500 F2d 673 Leonard v. United States
500 F.2d 673
Carl Leroy LEONARD, Petitioner-Appellant,
UNITED STATES of America, Respondent-Appellee.
No. 74-1740 Summary Calendar.*
*Rule 18, 5 Cir.; see Isbell Enterprises, Inc.
Citizens Casualty Company of New York et al., 5 Cir. 1970,
431 F.2d 409, Part I.
United States Court of Appeals, Fifth Circuit.
Sept. 23, 1974.
Hartwell Davis, Montgomery, Ala. (Court-appointed), for petitioner-appellant.
Ira DeMent, U.S. Atty., Wade B. Perry, Jr., Asst. U.S. Atty., Montgomery, Ala., for respondent-appellee.
Before GEWIN, GODBOLD and CLARK, Circuit Judges.
This appeal is taken from an order of the district court denying the appellant's motion to vacate his federal sentence pursuant to 28 U.S.C. 2255. We affirm.
Appellant, represented by privately retained counsel, was convicted on his plea of guilty of the charge of rape on land within the special territorial jurisdiction of the United States, in violation of 18 U.S.C. 2031. He was sentenced to 30 years imprisonment. In his motion to vacate sentence, appellant alleged as grounds for relief that the district court was without jurisdiction because the crime did not occur within the boundaries of federal lands. The district court denied relief based upon a finding that the crime originated and was partially committed on federal lands although some of the acts involved transpired elsewhere.
The undisputed facts show that appellant accosted his victim in the parking lot of the Airman's Dining Hall on Maxwell Air Force Base. He showed her a screwdriver and told her he wouldn't hurt her if she accompanied him. He hit and stabbed her with the screwdriver, forced her into his automobile, then drove to a motel off the base where actual penetration occurred. Appellant contends that the rape occurred off the base and, therefore the federal court was without jurisdiction.
A sovereign has jurisdiction to try an offense where only a part of that offense has been committed within its boundaries. Ford v. United States, 273 U.S. 593, 47 S.Ct. 531, 71 L.Ed. 793 (1922); Rivard v. United States, 375 F.2d 882 (5th Cir. 1967), cert. denied, Groleau v. United States, 389 U.S. 884, 88 S.Ct. 151, 19 L.Ed.2d 181; also United States v. Vicars, 467 F.2d 452 (5th Cir. 1972), cert. denied, 410 U.S. 967, 93 S.Ct. 1451, 35 L.Ed.2d 702; United States v. Correa-Negron, 462 F.2d 613 (5th Cir. 1972); People v. Buffum, 40 Cal.2d 709, 256 P.2d 317 (1953); Caldwell v. State of Miss., 176 Miss. 80, 167 So. 779 (1936). Therefore, if appellant committed a part of the crime on federal lands, the federal court had jurisdiction.
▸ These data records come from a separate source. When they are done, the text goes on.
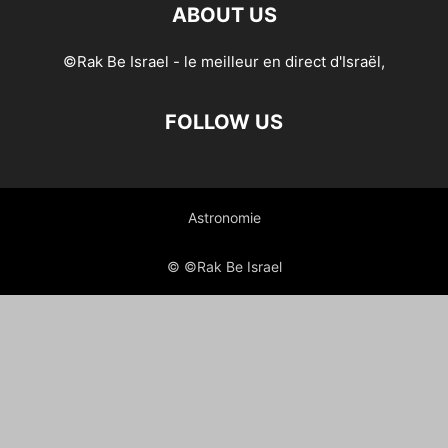
ABOUT US
©Rak Be Israel - le meilleur en direct d'Israël,
FOLLOW US
Astronomie
© ©Rak Be Israel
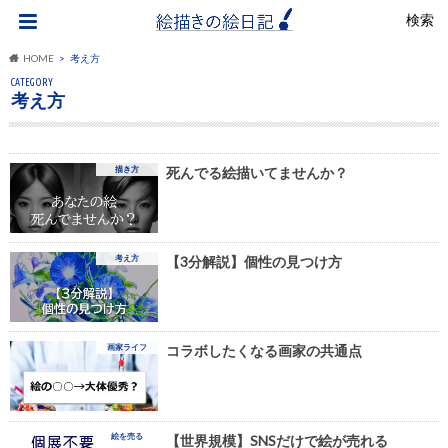
検索
HOME
考え方
CATEGORY
考え方
描き方
死んでる絵描いてませんか？
考え方
【3分解説】個性の見つけ方
画家ライフ
コラボしたくなる画家の共通点
絵を売る
【世界規模】SNSだけで絵が売れる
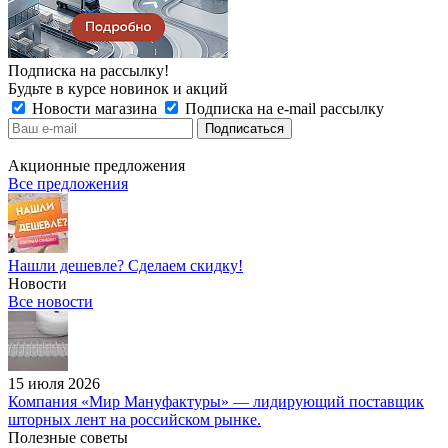
Подписка на рассылку!
Будьте в курсе новинок и акций
Новости магазина
Подписка на e-mail рассылку
Акционные предложения
Все предложения
Нашли дешевле? Сделаем скидку!
Новости
Все новости
15 июля 2026
Компания «Мир Мануфактуры» — лидирующий поставщик
шторных лент на российском рынке.
Полезные советы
'The federal crime of rape carries with it the requirement of proof of the use of force by the offender and of an absence of consent by the victim.' Williams v. United States, 327 U.S. 711, 715, 66 S.Ct. 778, 780, 90 L.Ed. 962 (1946). See also United States v. Bryant, 137 U.S.App.D.C. 124, 420 F.2d 1327 (1969); Baber v. United States, 116 U.S.App.D.C. 358, 324 F.2d 390 (1963), cert. denied, 376 U.S. 972, 84 S.Ct. 1139, 12 L.Ed.2d 86; United States v. Rider, 282 F.2d 476 (9th Cir. 1960). In this case the element of force employed by appellant to achieve his purpose began on federal lands and continued to the consummation of the crime at a site off the Air Force Base. We conclude that the trial court had jurisdiction and the judgment of conviction is affirmed.
Issues raised in the appellate briefs for the first time will not be considered by this court, but should first be presented to the district court.